Good: one sentence naming the specific decision you need. Leave longer context as a comment instead.
```python
kanban_comment(
task_id=os.environ["HERMES_KANBAN_TASK"],
body="Full context: I have user IPs from Cloudflare headers but some users are behind NATs with thousands of peers. Keying on IP alone causes false positives.",
)
kanban_block(reason="Rate limit key choice: IP (simple, NAT-unsafe) or user_id (requires auth, skips anonymous endpoints)?")
```
The block message is what appears in the dashboard / gateway notifier. The comment is the deeper context a human reads when they open the task.
## Heartbeats worth sending
Good heartbeats name progress: `"epoch 12/50, loss 0.31"`, `"scanned 1.2M/2.4M rows"`, `"uploaded 47/120 videos"`.
Bad heartbeats: `"still working"`, empty notes, sub-second intervals.
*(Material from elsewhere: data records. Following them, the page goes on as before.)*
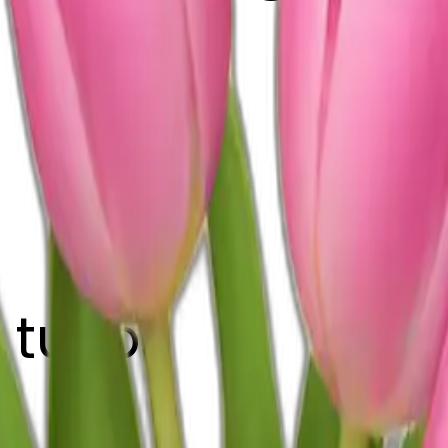
 tulips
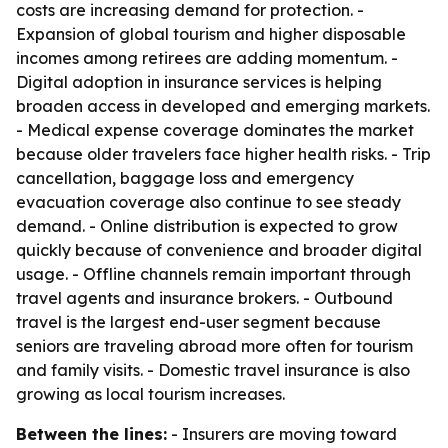
costs are increasing demand for protection. -
Expansion of global tourism and higher disposable
incomes among retirees are adding momentum. -
Digital adoption in insurance services is helping
broaden access in developed and emerging markets.
- Medical expense coverage dominates the market
because older travelers face higher health risks. - Trip
cancellation, baggage loss and emergency
evacuation coverage also continue to see steady
demand. - Online distribution is expected to grow
quickly because of convenience and broader digital
usage. - Offline channels remain important through
travel agents and insurance brokers. - Outbound
travel is the largest end-user segment because
seniors are traveling abroad more often for tourism
and family visits. - Domestic travel insurance is also
growing as local tourism increases.
Between the lines:
- Insurers are moving toward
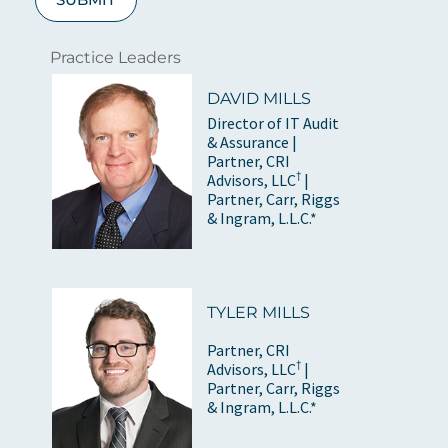
Practice Leaders
DAVID MILLS
Director of IT Audit
& Assurance |
Partner, CRI
†
Advisors, LLC
|
Partner, Carr, Riggs
& Ingram, L.L.C.*
TYLER MILLS
Partner, CRI
†
Advisors, LLC
|
Partner, Carr, Riggs
& Ingram, L.L.C.*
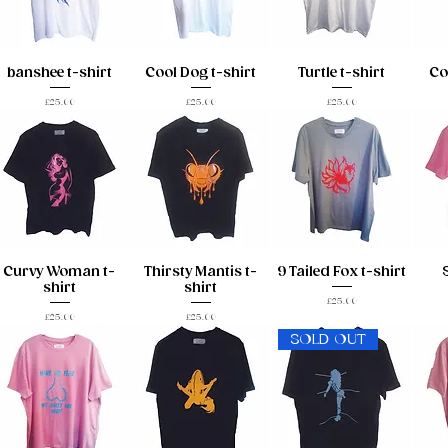
banshee t-shirt
Cool Dog t-shirt
Turtle t-shirt
Co
Price
Price
Price
£25.00
£25.00
£25.00
Curvy Woman t-
Thirsty Mantis t-
9 Tailed Fox t-shirt
shirt
shirt
Price
£25.00
Price
Price
£25.00
£25.00
SOLD OUT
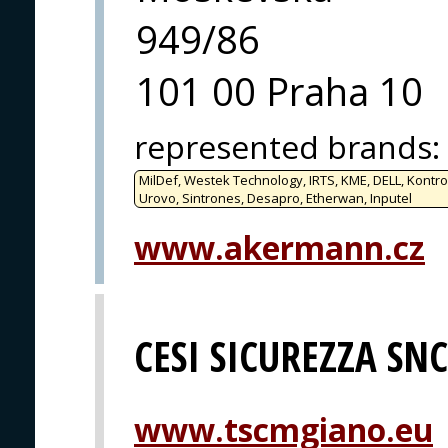
949/86
101 00 Praha 10
represented brands
:
MilDef, Westek Technology, IRTS, KME, DELL, Kontro
Urovo, Sintrones, Desapro, Etherwan, Inputel
www.akermann.cz
CESI SICUREZZA SNC
www.tscmgiano.eu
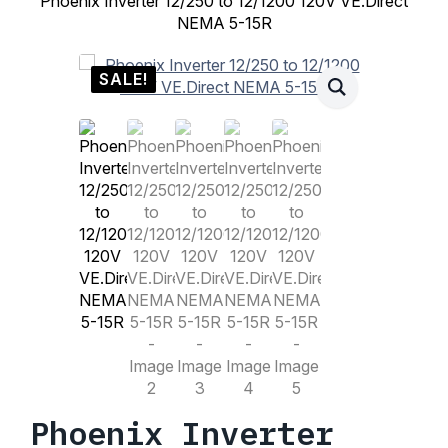
Phoenix Inverter 12/250 to 12/1200 120V VE.Direct
NEMA 5-15R
SALE!
Phoenix Inverter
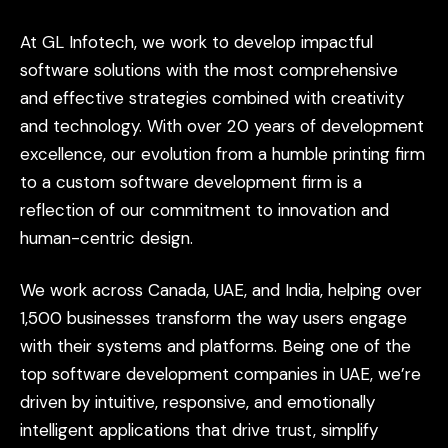
At
GL
Infotech,
we
work
to
develop
impactful
software
solutions
with
the
most
comprehensive
and
effective
strategies
combined
with
creativity
and
technology.
With
over
20
years
of
development
excellence,
our
evolution
from
a
humble
printing
firm
to
a
custom
software
development
firm
is
a
reflection
of
our
commitment
to
innovation
and
human-centric
design.
We
work
across
Canada,
UAE,
and
India,
helping
over
1,500
businesses
transform
the
way
users
engage
with
their
systems
and
platforms.
Being
one
of
the
top
software
development
companies
in
UAE,
we’re
driven
by
intuitive,
responsive,
and
emotionally
intelligent
applications
that
drive
trust,
simplify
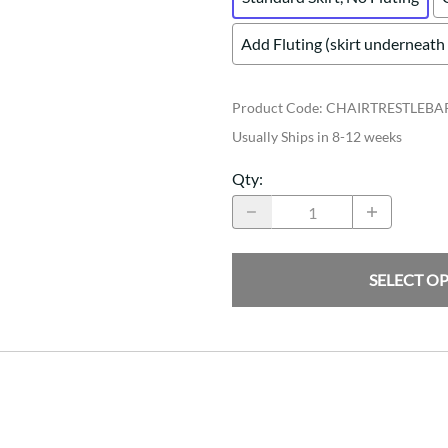
Add Fluting (skirt underneath 
Product Code
:
CHAIRTRESTLEB
Usually Ships in 8-12 weeks
Qty
:
SELECT O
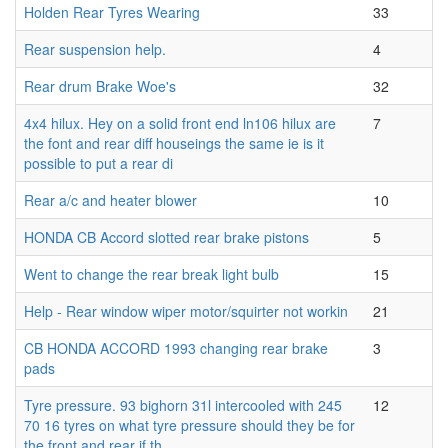
Holden Rear Tyres Wearing
33
Rear suspension help.
4
Rear drum Brake Woe's
32
4x4 hilux. Hey on a solid front end ln106 hilux are
7
the font and rear diff houseings the same ie is it
possible to put a rear di
Rear a/c and heater blower
10
HONDA CB Accord slotted rear brake pistons
5
Went to change the rear break light bulb
15
Help - Rear window wiper motor/squirter not workin
21
CB HONDA ACCORD 1993 changing rear brake
3
pads
Tyre pressure. 93 bighorn 31l intercooled with 245
12
70 16 tyres on what tyre pressure should they be for
the front and rear if th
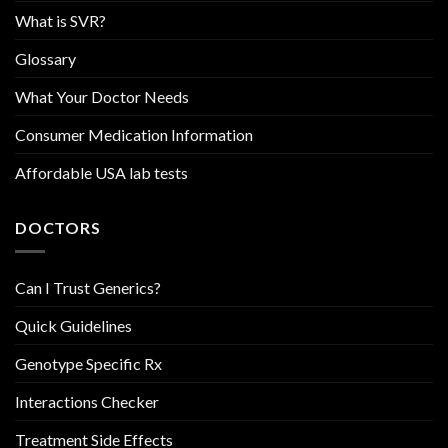
What is SVR?
Glossary
What Your Doctor Needs
Consumer Medication Information
Affordable USA lab tests
DOCTORS
Can I Trust Generics?
Quick Guidelines
Genotype Specific Rx
Interactions Checker
Treatment Side Effects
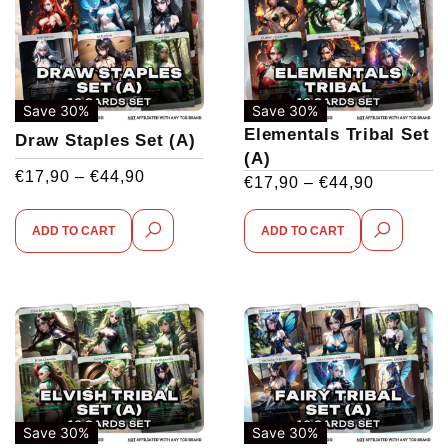
Save 30%
Save 30%
Elementals Tribal Set
Draw Staples Set (A)
(A)
€
17,90
–
€
44,90
€
17,90
–
€
44,90
ADD TO CART
ADD TO CART
Save 30%
Save 30%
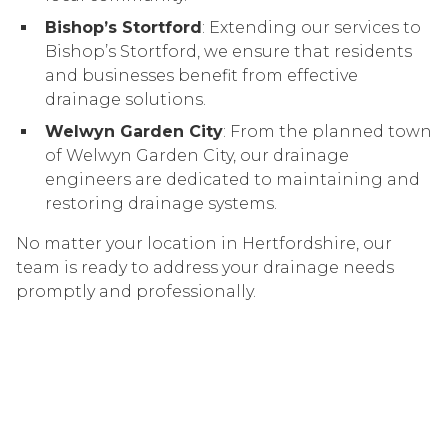
Bishop’s Stortford
: Extending our services to
Bishop’s Stortford, we ensure that residents
and businesses benefit from effective
drainage solutions.
Welwyn Garden City
: From the planned town
of Welwyn Garden City, our drainage
engineers are dedicated to maintaining and
restoring drainage systems.
No matter your location in Hertfordshire, our
team is ready to address your drainage needs
promptly and professionally.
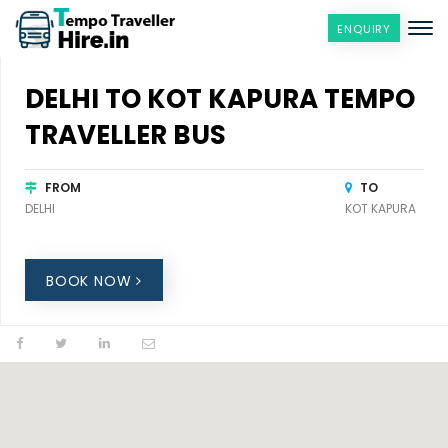
ENQUIRY
DELHI TO KOT KAPURA TEMPO
TRAVELLER BUS
FROM
TO
DELHI
KOT KAPURA
BOOK NOW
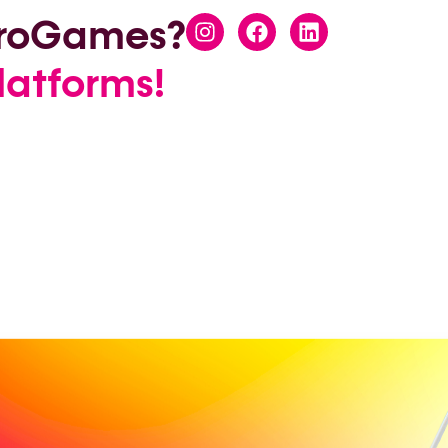
EuroGames?
latforms!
Every few minutes max; skip entirely for tasks under ~2 minutes.
## Retry scenarios
If you open the task and `kanban_show` returns `runs: [...]` with one or more closed runs, you're a retry. The prior runs' `outcome` / `summary` / `error` tell you what didn't work. Don't repeat that path. Typical retry diagnostics:
- `outcome: "timed_out"` — the previous attempt hit `max_runtime_seconds`. You may need to chunk the work or shorten it.
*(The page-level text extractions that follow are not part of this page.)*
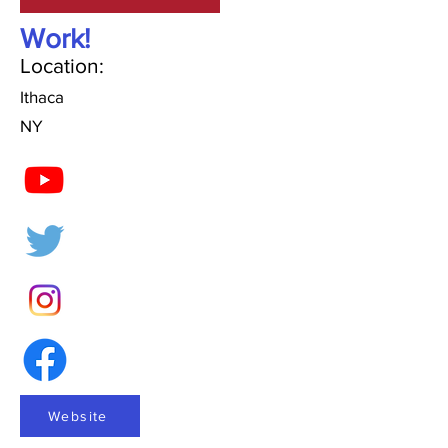
Work!
Location:
Ithaca
NY
Website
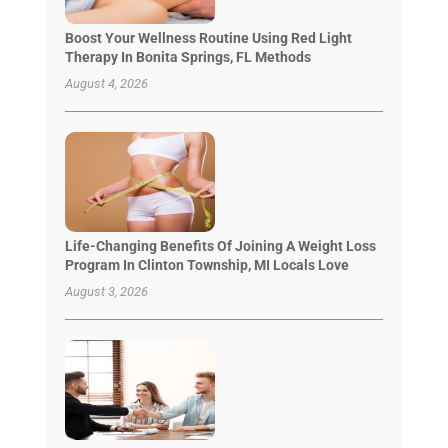
Boost Your Wellness Routine Using Red Light
Therapy In Bonita Springs, FL Methods
August 4, 2026
Life-Changing Benefits Of Joining A Weight Loss
Program In Clinton Township, MI Locals Love
August 3, 2026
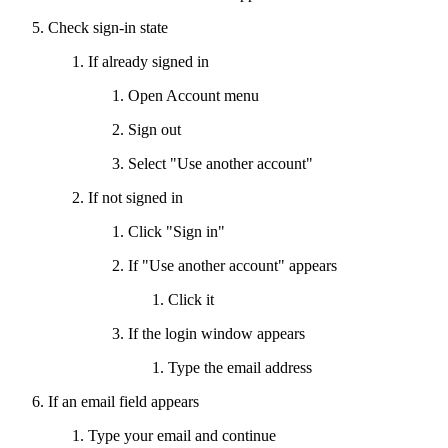
Check sign-in state
If already signed in
Open Account menu
Sign out
Select "Use another account"
If not signed in
Click "Sign in"
If "Use another account" appears
Click it
If the login window appears
Type the email address
If an email field appears
Type your email and continue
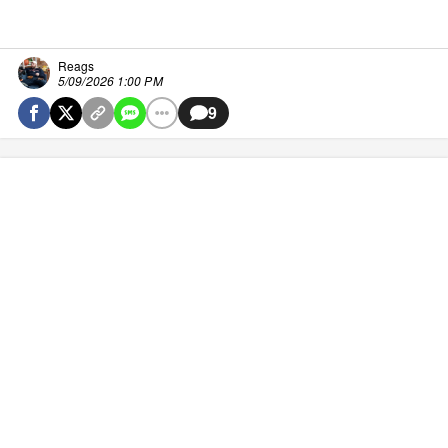
Reags
5/09/2026 1:00 PM
9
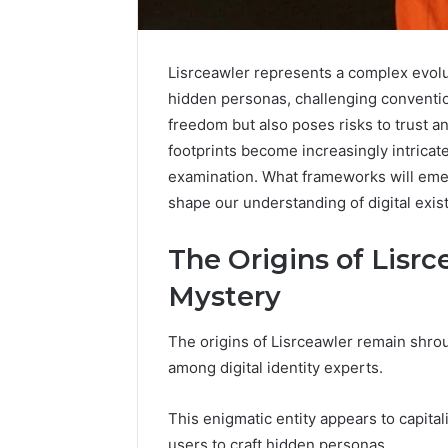
Lisrceawler represents a complex evoluti
hidden personas, challenging convention
freedom but also poses risks to trust and
footprints become increasingly intricate
examination. What frameworks will emer
shape our understanding of digital exi
The Origins of Lisrc
Mystery
Caller
The origins of Lisrceawler remain shro
Complaint
among digital identity experts.
Documentation
Regarding
630303019990
This enigmatic entity appears to capitali
March 1, 202
and
Caller Co
users to craft hidden personas.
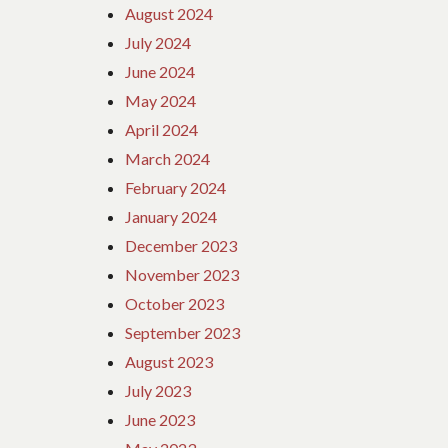
August 2024
July 2024
June 2024
May 2024
April 2024
March 2024
February 2024
January 2024
December 2023
November 2023
October 2023
September 2023
August 2023
July 2023
June 2023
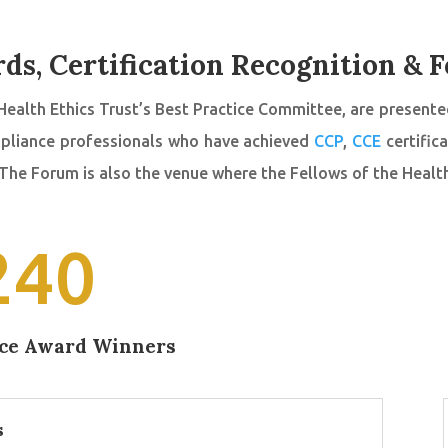
ds, Certification Recognition & F
Health Ethics Trust’s Best Practice Committee, are presented
ompliance professionals who have achieved
CCP
,
CCE
certific
 The Forum is also the venue where the Fellows of the Healt
240
ice Award Winners
s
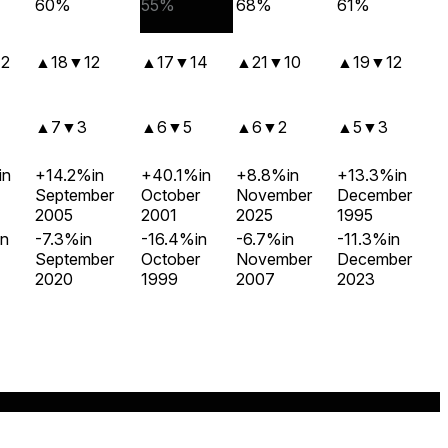
60%
55%
68%
61%
12
▲
18
▼
12
▲
17
▼
14
▲
21
▼
10
▲
19
▼
12
▲
7
▼
3
▲
6
▼
5
▲
6
▼
2
▲
5
▼
3
in
+14.2%
in
+40.1%
in
+8.8%
in
+13.3%
in
September
October
November
December
2005
2001
2025
1995
in
-7.3%
in
-16.4%
in
-6.7%
in
-11.3%
in
September
October
November
December
2020
1999
2007
2023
- `outcome: "crashed"` — OOM or segfault. Reduce memory footprint.
- `outcome: "spawn_failed"` + `error: "..."` — usually a profile config issue (missing credential, bad PATH). Ask the human via `kanban_block` instead of retrying blindly.
- `outcome: "reclaimed"` + `summary: "task archived..."` — operator archived the task out from under the previous run; you probably shouldn't be running at all, check status carefully.
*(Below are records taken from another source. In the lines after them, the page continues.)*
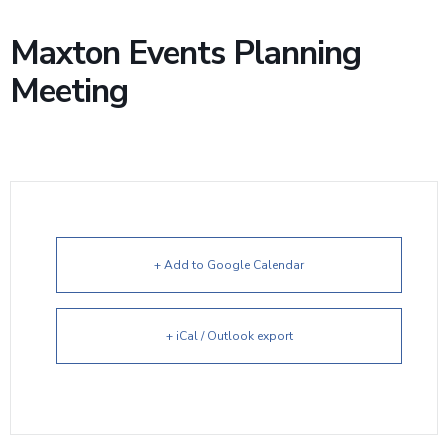
Maxton Events Planning
Meeting
+ Add to Google Calendar
+ iCal / Outlook export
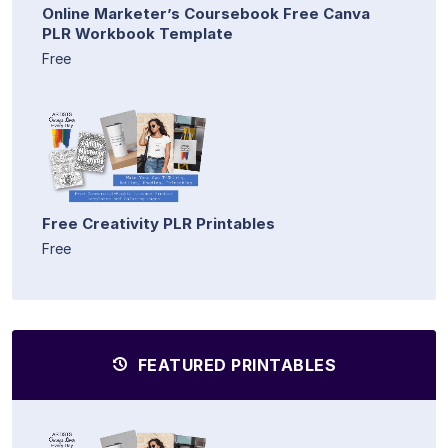
Online Marketer’s Coursebook Free Canva
PLR Workbook Template
Free
Free Creativity PLR Printables
Free
FEATURED PRINTABLES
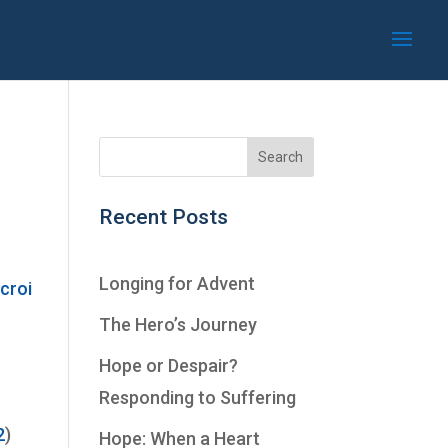
Recent Posts
Longing for Advent
The Hero’s Journey
Hope or Despair?
Responding to Suffering
2
)
Hope: When a Heart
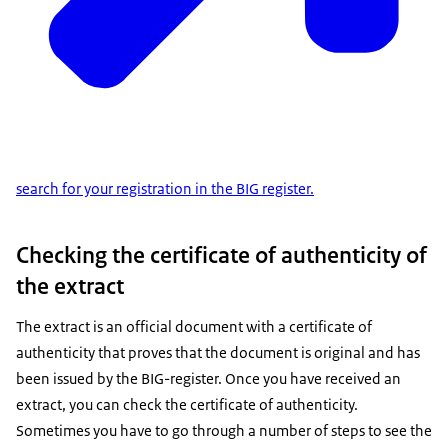
search for your registration in the BIG register.
Checking the certificate of authenticity of
the extract
The extract is an official document with a certificate of
authenticity that proves that the document is original and has
been issued by the BIG-register. Once you have received an
extract, you can check the certificate of authenticity.
Sometimes you have to go through a number of steps to see the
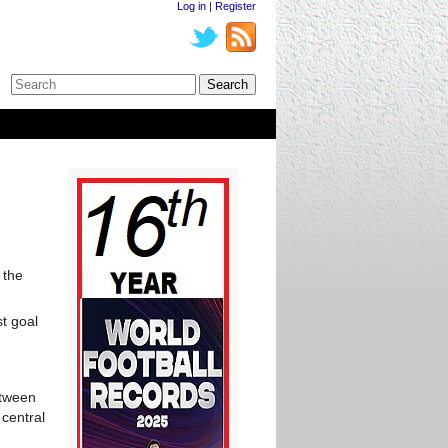
Log in
|
Register
 the
t goal
etween
central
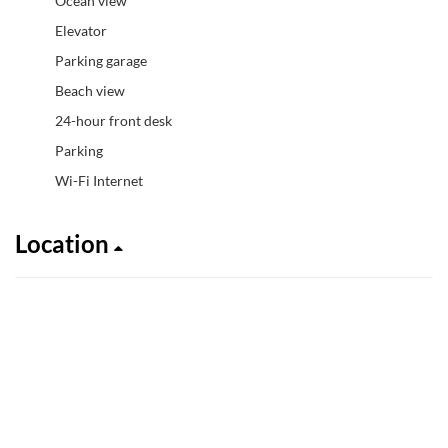
Ocean view
Elevator
Parking garage
Beach view
24-hour front desk
Parking
Wi-Fi Internet
Location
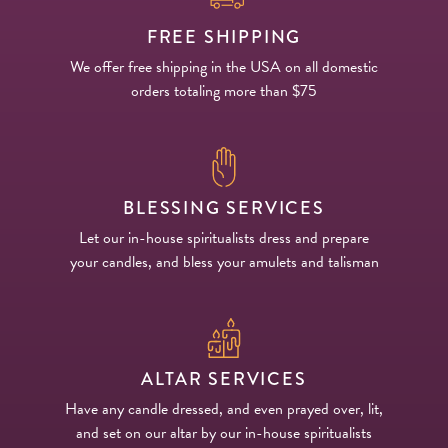
FREE SHIPPING
We offer free shipping in the USA on all domestic
orders totaling more than $75
BLESSING SERVICES
Let our in-house spiritualists dress and prepare
your candles, and bless your amulets and talisman
ALTAR SERVICES
Have any candle dressed, and even prayed over, lit,
and set on our altar by our in-house spiritualists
- `outcome: "blocked"` — a previous attempt blocked; the unblock comment should be in the thread by now.
## Do NOT
- Call `delegate_task` as a substitute for `kanban_create`. `delegate_task` is for short reasoning subtasks inside YOUR run; `kanban_create` is for cross-agent handoffs that outlive one API loop.
- Modify files outside `$HERMES_KANBAN_WORKSPACE` unless the task body says to.
- Create follow-up tasks assigned to yourself — assign to the right specialist.
- Complete a task you didn't actually finish. Block it instead.
## Pitfalls
**Task state can change between dispatch and your startup.** Between when the dispatcher claimed and when your process actually booted, the task may have been blocked, reassigned, or archived. Always `kanban_show` first. If it reports `blocked` or `archived`, stop — you shouldn't be running.
**Workspace may have stale artifacts.** Especially `dir:` and `worktree` workspaces can have files from previous runs. Read the comment thread — it usually explains why you're running again and what state the workspace is in.
**Don't rely on the CLI when the guidance is available.** The `kanban_*` tools work across all terminal backends (Docker, Modal, SSH). `hermes kanban <verb>` from your terminal tool will fail in containerized backends because the CLI isn't installed there. When in doubt, use the tool.
## CLI fallback (for scripting)
Every tool has a CLI equivalent for human operators and scripts:
- `kanban_show``hermes kanban show <id> --json`
- `kanban_complete``hermes kanban complete <id> --summary "..." --metadata '{...}'`
- `kanban_block``hermes kanban block <id> "reason"`
- `kanban_create``hermes kanban create "title" --assignee <profile> [--parent <id>]`
- etc.
Use the tools from inside an agent; the CLI exists for the human at the terminal.